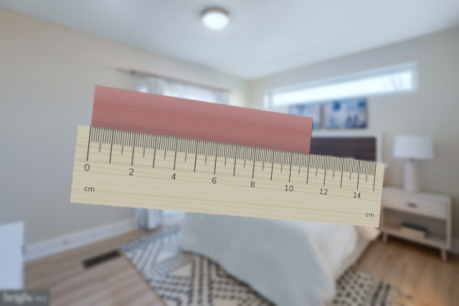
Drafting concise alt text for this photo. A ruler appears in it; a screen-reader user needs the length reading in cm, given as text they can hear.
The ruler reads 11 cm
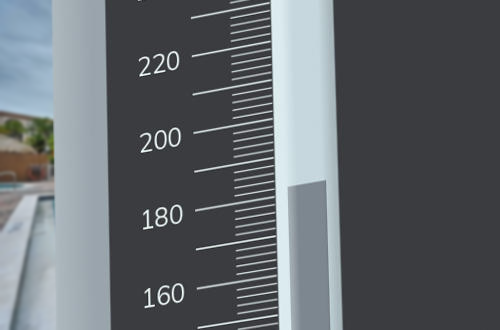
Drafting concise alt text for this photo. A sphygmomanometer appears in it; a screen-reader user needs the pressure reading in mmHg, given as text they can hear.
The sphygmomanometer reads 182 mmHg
+--
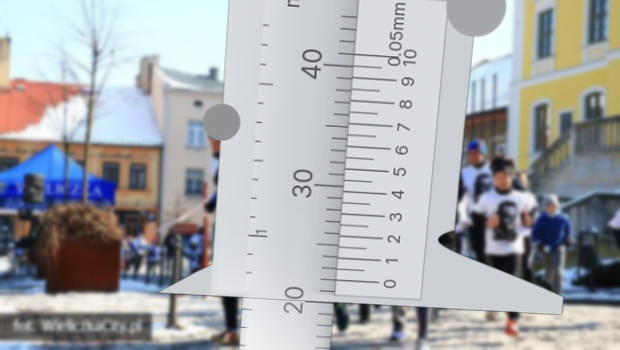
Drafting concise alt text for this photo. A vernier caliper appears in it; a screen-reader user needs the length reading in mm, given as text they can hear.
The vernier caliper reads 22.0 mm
+--
▶ The problem: Lay out the lines of the records from the one containing "Drafting concise alt text for this photo. A vernier" through the one containing "The vernier caliper reads 22.0 mm", both included, as a Markdown table with the columns No. and Line. Leave out any blank lines.

▶ Finished exercise:
| No. | Line |
|---|---|
| 1 | Drafting concise alt text for this photo. A vernier caliper appears in it; a screen-reader user needs the length reading in mm, given as text they can hear. |
| 2 | The vernier caliper reads 22.0 mm |